The authorship of the six poems used in this Song Cycle is generally attributed to Petronius Arbiter (died ca AD 66), Nero’s Arbiter of Elegance and author of the Satyricon, a comic ‘novel’ with poems interspersed in the prose narrative. As only a small portion of the Satyricon survives, it is possible that several of the small collection of poems attributed to Petronius and preserved in mediaeval anthologies came from the missing parts. The sixth poem (Qualis nox) is found in the main text of the Satyricon; the second and fifth poems although part of the separate collection of his verse are consistent with Petronius’s style. Many of the poems used in this cycle are more satirical and explicit than Helen Waddell’s romantic translations would lead us to believe. The fifth poem exists in a particularly famous translation by Ben Jonson, 'A Fragment of Petronius Arbiter'. However, the translations are very moving and brought me to these poems in the first place.

William Arrowsmith, author of a translation of the Satyricon writes in his introduction to the work: "(The Satyricon) was clearly written not to be read silently but to be read aloud by a trained artist with a voice and virtuosity capable of registering the enormous variety of the work, its typically Roman relish for high sound, its sudden shifts of pace, every nuance of parody and inversion, every variation of subject and style. Indeed the episodic structure of the Satyricon is itself determined and clarified by this fact of oral presentation. Variety is central, and so we see the work again and again separate itself into discreet episodes, each episode bounded by a subject or a tone or a style."

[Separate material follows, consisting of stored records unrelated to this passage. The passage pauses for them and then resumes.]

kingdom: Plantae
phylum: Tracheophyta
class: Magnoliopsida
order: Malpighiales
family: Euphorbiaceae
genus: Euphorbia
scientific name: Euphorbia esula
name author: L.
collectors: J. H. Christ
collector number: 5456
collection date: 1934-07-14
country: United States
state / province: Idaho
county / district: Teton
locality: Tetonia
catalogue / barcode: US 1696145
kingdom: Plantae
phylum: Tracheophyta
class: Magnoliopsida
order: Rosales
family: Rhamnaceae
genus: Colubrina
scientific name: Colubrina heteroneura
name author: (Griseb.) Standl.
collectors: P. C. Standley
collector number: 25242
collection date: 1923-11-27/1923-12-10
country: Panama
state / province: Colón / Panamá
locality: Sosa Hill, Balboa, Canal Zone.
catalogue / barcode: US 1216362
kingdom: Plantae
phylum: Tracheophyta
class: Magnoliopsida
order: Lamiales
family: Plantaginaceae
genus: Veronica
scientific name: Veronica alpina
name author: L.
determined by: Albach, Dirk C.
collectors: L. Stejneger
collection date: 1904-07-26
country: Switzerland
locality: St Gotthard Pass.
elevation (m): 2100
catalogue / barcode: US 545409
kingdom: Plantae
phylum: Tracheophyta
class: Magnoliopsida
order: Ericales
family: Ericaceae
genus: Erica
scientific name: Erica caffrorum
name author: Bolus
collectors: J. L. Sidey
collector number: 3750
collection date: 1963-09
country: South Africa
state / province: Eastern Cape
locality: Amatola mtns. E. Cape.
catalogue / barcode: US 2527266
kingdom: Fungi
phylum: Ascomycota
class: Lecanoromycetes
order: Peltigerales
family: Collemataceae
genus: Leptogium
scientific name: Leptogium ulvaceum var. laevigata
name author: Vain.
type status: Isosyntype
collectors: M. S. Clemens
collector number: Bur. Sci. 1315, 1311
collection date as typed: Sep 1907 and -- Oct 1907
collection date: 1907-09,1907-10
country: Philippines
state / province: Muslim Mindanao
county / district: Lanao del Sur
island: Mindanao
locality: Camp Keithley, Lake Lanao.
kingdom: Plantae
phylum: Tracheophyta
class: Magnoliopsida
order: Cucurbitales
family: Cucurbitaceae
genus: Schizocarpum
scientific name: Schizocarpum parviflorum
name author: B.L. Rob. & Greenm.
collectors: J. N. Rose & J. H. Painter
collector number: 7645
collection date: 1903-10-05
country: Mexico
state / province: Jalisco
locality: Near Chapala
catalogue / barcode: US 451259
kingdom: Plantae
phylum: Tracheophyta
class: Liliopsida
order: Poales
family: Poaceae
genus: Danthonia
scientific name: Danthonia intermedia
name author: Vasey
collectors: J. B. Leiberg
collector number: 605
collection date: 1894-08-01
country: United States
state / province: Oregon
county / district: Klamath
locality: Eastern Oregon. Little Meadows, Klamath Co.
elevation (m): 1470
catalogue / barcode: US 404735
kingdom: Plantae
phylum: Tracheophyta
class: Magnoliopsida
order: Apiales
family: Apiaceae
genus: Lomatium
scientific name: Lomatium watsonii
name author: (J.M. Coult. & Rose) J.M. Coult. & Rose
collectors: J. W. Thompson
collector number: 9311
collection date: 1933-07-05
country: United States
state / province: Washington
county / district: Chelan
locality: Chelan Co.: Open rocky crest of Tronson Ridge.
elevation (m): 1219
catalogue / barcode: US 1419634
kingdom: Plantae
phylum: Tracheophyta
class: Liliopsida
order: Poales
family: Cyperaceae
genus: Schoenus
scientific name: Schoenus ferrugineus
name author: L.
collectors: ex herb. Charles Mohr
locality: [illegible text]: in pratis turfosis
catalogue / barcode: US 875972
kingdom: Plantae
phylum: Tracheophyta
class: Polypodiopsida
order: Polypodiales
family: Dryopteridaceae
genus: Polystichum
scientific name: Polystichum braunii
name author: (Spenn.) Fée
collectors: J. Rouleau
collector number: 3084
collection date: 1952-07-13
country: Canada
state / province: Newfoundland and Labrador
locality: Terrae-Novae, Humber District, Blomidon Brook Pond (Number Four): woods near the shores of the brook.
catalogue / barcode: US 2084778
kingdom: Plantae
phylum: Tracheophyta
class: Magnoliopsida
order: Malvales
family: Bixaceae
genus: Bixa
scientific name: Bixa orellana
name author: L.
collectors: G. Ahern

It is these considerations which were foremost in my mind while writing the work, ie that the poems were written to be read aloud (as was all classical literature), that they represent a great variety of verse forms and demonstrate a wide range of flexibility and style, and that above all, the Latin itself was very much alive and vibrant, clearly heard by the poet.

Therefore, the tenor part is throughout the most important aspect of the work even though the orchestra does more than merely accompany. Each of the songs is different from the others and there are no more direct musical links except between III and IV. The music develops throughout the work, the sixth song containing distant memories of the first.

I O Litus is a quiet song of homecoming. Repeated arpeggiato chords develop throughout the song.

II Lecto Compositus follows without a break. It is boisterous in places and mostly very quick. The comic dilemma of a frustrated search for love and blind obedience to Amor is paralleled with quick harmonic changes, big chords and pizzicato figuration.

III Sit Nox Illa, a poem of tender melodies, is a slow and quiet song of love. Embolium (interlude) is without tenor and follows the third song directly. Repeated chords refer indirectly to the first song and anticipate the fifth; tension is built up to the tenor’s opening statements of the fourth song.

IV Foeda Est (attaca) opens passionately and then relapses into the quiet music of the third song.

V Somnia is a sombre piece, moving quickly. The falling string chords at the beginning
recur developed throughout the song serving as an important punctuation for the central
ostinato. This is the most formally rhetorical of the six poems, heavily ironic and yet
vulnerable to the superstitions it ridicules.

VI Qualis Nox ends the cycle simply, with a few references to previous material.